A tale of two cities – and one network

Last week a friend here in Melbourne asked if I knew anyone who had worked in Finance in Toronto, which is my home town, although I have been living in Australia for over 20 years.

He was looking to hire someone for their growing business in Toronto and would be in town the next week.  So I sent off 3-4 texts to a few former work colleagues, and my BFF from Grade 6.  She came back and said her sister, who had been a senior finance executive and had taken some time off to raise her family was thinking about going back to work. Half an hour later, my friend from Australia had connected with a potential candidate in Toronto and organized a meeting. The meeting went well on both sides and there may be a job offer coming. This is a great example of the power of the network. You never know where the opportunities may come from, so it is important to network broadly, and let people know what you are looking for so when asked for recommendations they think of you.

Sandy,
Career Money Life Founder

 

How I learnt to love networking – and you can too!

The article below by Alexandra Cann from The Age provides some great insights on how to network effectively. Enjoy.

There are few things I loathe more than networking events.
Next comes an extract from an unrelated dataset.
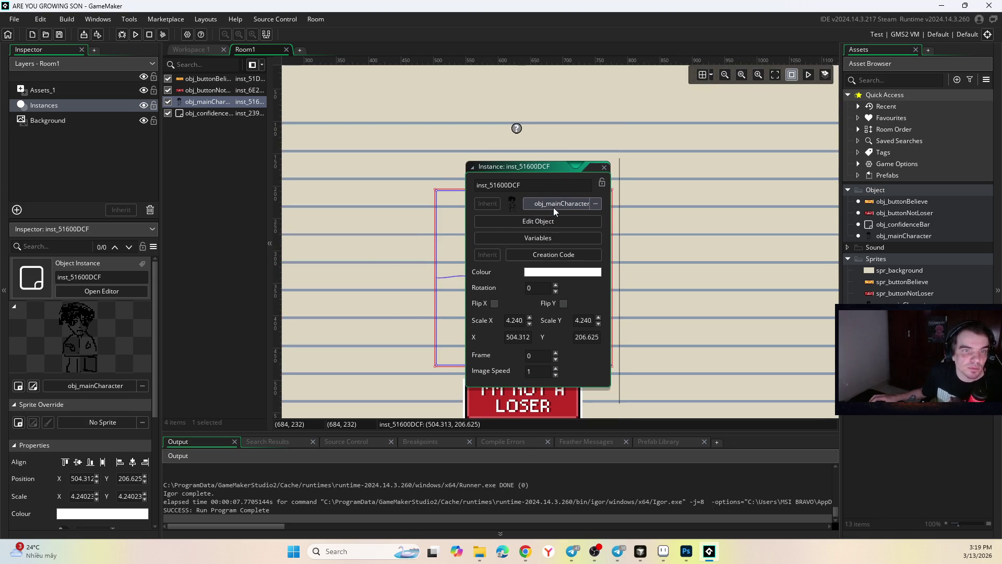
click(540, 220)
To be honest, I can’t even believe they’re still held because my view is far from unique. I don’t know anyone who likes them.

But even though these events might be a waste of time, networking is an essential business skill. I find the best way to make connections is through existing ones. Two recent examples come to mind.

Anne has been at home for some years raising her kids and now wants to go back to work. But she’s lacking confidence having been out of the mire for a while and has been unsure about where to start looking for work.

She has previously worked in real estate and it would make sense for her to go back into this area. She also has some ideas about starting a business.

Anne is very fortunate that Barry, one of her friends, owns an extremely successful international property company and has offered her an opportunity. While it’s not quite right, Barry is more than happy to open his contact book for Anne to help her find something that will suit. That’s good quality networking.

In another example, I recently went to a birthday lunch and sat next to someone I had written about before but not met in person. It was a happy coincidence and I was able to hear all about her latest venture. When the time is right, I’ll get the exclusive story. This for me is what constitutes good networking.

Freelance art director Chris Eichberger also has an intriguing approach to networking.

“A friend dragged me along to my first networking dinner. It was awful – a room full of desperadoes trying to sell to each other. I’ve not done a networking date like that again,” he says.

Instead, Eichberger has volunteered as part of his network building.

“I’ve been a committee member for two clubs, among other things. One is an industry club, for which I’ve judged the awards for the last three years. That’s the best part of being on the committee. I conduct a panel of judges for a weekend and review the best work from my industry, followed by a dinner.”

His other committee is a social network that promotes science. Eichberger helps organise lectures and conferences for the group.

“Meeting industry leaders and mixing with peers that have shared interests has given me so much more value and business leads than a room full of pushy sales people ever could,” he says.

Networking is a necessary evil if you’re in business.

Raz Chorev, who has published The Introvert’s Guide to Networking, has more reason than most to be intimidated by networking. It’s particularly challenging approaching a group of complete strangers in a business context when you’re an immigrant, English isn’t your mother tongue and small talk is difficult.

Being able to break the ice is almost impossible when you can’t always understand the often-broad Australian accent, you’re just learning about local current affairs and you’re still trying to work out which sports teams are doing well and which aren’t.

So here are three of Chorev’s top tips for conquering intimidating networking events:

  1. Prepare: write down what you want to get out of the event and have questions ready to ask interesting strangers.
  2. Buddy up: having support can help deal with social anxiety – but don’t just stick together, talk to others as well.
  3. Arrive early: this avoids the sense of dread you can feel if you’re late and are confronted with a heaving mass of the semi-inebriated and have to work out how to spark up a conversation when everyone already appears to be engrossed in each other.

Networking is a necessary evil if you’re in business. But it doesn’t have to be the worst part of your job if you’re smart and start with the people you already know. Who knows who you could meet if you put your mind to it?